I'm still going through the myriad of answers relating to this, but as of yet, have not found my answer. I am doing something that I am sure almost everyone does. I have 2 searches from 2 sourcetypes, let's call them A and B. Each have a requestID field to join on. In the A type, I have nothing I want to report on, but that is where I want to put my conditions. B is where the reportable fields are. How can I avoid using the join, which is super slow?
index=app
source=sourceA
host=hostA
sourcetype=A
timeoutSvc=*
|rename requestId AS RequestId
|join RequestId [search
index=app
host=hostB
source=sourceB
sourcetype=B
RequestId=*
]
|stats values(AgentUserName)
It sounds like you want to use a subsearch to use your criteria on the B side to whittle down the total RequestId values being received. After that you want to just use stats to group things by the RequestId.

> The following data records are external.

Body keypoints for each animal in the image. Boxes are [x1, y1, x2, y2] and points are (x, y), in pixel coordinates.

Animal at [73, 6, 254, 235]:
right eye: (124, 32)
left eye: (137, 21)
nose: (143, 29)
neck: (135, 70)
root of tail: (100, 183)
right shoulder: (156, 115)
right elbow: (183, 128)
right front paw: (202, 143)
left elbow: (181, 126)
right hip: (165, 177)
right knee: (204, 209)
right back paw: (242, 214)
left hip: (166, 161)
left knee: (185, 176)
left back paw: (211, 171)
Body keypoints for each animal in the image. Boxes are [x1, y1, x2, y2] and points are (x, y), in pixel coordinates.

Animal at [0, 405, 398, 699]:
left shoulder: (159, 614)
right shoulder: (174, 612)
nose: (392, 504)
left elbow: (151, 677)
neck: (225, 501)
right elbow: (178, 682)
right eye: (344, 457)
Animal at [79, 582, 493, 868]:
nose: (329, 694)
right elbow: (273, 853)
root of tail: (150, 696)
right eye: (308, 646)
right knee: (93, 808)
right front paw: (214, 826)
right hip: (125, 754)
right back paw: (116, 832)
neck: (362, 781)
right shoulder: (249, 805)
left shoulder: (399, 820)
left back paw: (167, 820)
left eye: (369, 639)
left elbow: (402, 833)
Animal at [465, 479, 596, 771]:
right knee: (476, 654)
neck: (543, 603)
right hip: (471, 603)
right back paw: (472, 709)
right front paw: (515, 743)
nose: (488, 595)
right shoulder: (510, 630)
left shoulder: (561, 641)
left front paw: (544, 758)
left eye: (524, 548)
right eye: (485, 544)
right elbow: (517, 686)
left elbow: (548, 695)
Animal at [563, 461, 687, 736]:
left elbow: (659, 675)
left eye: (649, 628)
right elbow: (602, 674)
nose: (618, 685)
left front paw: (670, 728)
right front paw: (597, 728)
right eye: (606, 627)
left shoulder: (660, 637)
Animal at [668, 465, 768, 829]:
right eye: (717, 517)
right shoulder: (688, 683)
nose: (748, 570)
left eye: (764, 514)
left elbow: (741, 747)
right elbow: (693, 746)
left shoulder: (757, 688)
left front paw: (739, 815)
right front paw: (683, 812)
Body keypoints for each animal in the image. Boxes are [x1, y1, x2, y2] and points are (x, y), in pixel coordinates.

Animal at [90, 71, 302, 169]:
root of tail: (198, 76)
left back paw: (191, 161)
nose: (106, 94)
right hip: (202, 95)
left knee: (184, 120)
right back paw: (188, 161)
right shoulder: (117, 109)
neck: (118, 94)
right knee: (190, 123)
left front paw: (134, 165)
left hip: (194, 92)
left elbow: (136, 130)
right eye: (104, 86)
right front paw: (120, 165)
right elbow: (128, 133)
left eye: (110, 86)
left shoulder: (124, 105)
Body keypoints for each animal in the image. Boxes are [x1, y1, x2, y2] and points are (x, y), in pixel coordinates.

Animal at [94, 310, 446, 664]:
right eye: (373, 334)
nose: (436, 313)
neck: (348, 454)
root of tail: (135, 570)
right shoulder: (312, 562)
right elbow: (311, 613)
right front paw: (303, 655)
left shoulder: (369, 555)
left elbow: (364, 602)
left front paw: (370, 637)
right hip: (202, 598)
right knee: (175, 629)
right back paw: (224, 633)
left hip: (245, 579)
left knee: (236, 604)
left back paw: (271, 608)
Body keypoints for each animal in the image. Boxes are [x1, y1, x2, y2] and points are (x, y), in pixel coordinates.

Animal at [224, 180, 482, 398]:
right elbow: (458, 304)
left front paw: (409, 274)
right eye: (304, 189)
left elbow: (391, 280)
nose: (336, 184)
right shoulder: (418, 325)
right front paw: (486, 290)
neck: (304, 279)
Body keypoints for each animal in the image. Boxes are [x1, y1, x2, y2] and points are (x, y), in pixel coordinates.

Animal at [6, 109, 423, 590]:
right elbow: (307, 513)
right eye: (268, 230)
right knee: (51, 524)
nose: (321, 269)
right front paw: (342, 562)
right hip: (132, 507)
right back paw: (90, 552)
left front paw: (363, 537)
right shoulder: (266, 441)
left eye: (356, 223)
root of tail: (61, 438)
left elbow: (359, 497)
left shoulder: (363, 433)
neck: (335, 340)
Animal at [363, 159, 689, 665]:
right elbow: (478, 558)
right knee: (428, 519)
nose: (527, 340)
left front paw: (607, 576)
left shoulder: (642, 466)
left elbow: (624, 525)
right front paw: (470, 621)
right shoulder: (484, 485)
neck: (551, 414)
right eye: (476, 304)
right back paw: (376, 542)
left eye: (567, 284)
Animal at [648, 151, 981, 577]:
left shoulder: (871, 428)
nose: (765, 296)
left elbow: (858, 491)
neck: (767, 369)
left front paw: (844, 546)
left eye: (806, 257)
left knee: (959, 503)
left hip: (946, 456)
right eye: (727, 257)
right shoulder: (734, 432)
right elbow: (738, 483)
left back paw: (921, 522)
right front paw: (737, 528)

Any other fields you need like AgentUserName, throw it in the stats (here I've just added it as an extra group by field because that generally makes the most sense for categorical fields. The final stats with the values(foo) clause might not be exactly what you want ultimately but it matches your question.
index=app host=hostB source=sourceB sourcetype=B
[ search index=app source=sourceA host=hostA sourcetype=A timeoutSvc=*
| rename requestId AS RequestId
| table RequestId
]
| stats count by AgentUserName RequestId
| stats values(AgentUserName)
Now if you want to carry something through to the end from the A side, like the timeoutSvc values, that's pretty simple. Here we still use the A criteria in the subsearch to whittle down the RequestId's, but then we feed this into a disjunction amounting to A OR B.
index=app ( host=hostB source=sourceB sourcetype=B ) OR ( source=sourceA host=hostA sourcetype=A timeoutSvc=* )
[ search index=app source=sourceA host=hostA sourcetype=A timeoutSvc=*
| rename requestId AS RequestId
| table RequestId
]
| stats count by AgentUserName RequestId timeoutSvc
| stats values(timeoutSvc) values(AgentUserName)
You are not describing a join
but rather using the results of one search to qualify another search. You do this with a subsearch
that expands the search parameters for an outer search like this:
index=app host=hostB source=sourceB sourcetype=B [ search index=app source=sourceA host=hostA sourcetype=A timeoutSvc=* | rename requestId AS RequestId | fields RequestId ] | stats values(AgentUserName)
Based on this clarification:
I need to get the requestID from a narrow conditioned search"B", then use that requestID to pull values from events from another search"A" where those values in A don't exist in B, and report as if I have access to all fields from both searches.
This should do it:
index=app host=hostB source=sourceB sourcetype=B [ search index=app source=sourceA host=hostA sourcetype=A timeoutSvc=* | rename requestId AS RequestId | fields RequestId ] | stats values(AgentUserName) | append [ search index=app source=sourceA host=hostA sourcetype=A timeoutSvc=* | rename requestId AS RequestId ] | stats values(*) AS * BY RequestId | stats values(AgentUserName) by timeoutSvc
What if I wanted to include the timeoutSvc from the "A" search along with the unique fields from the "A" search? anytime I try and do that it find no results.
like | stats values(AgentUserName) by timeoutSvc
In that case, you need a totally different kind of search so you need to ask a different question (and it is a join
function that you desire). The most efficient way to do a join
is to not do a join
. You can do the join
with stats values(*) AS *
and then a different analysis with another stats
like this:
index=app (host=hostB source=sourceB sourcetype=B) OR (source=sourceA host=hostA sourcetype=A) | eval normalizedRID=coalesce(requestId, RequestId) | stats values(*) AS * by normalizedRID | stats values(AgentUserName) by timeoutSvc
Unfortunately this will not work as both searches have a requestID, so the coalesce will always evaluate to a requestId making a search that should only return 10 results from the conditions placed on the "B" search, return all results from both searches.
Basically I want to :
Get the requestID from a narrow conditioned search"B", then use that requestID to pull values from events from another search"A" where those values in A don't exist in B, and report as if I have access to all fields from both searches.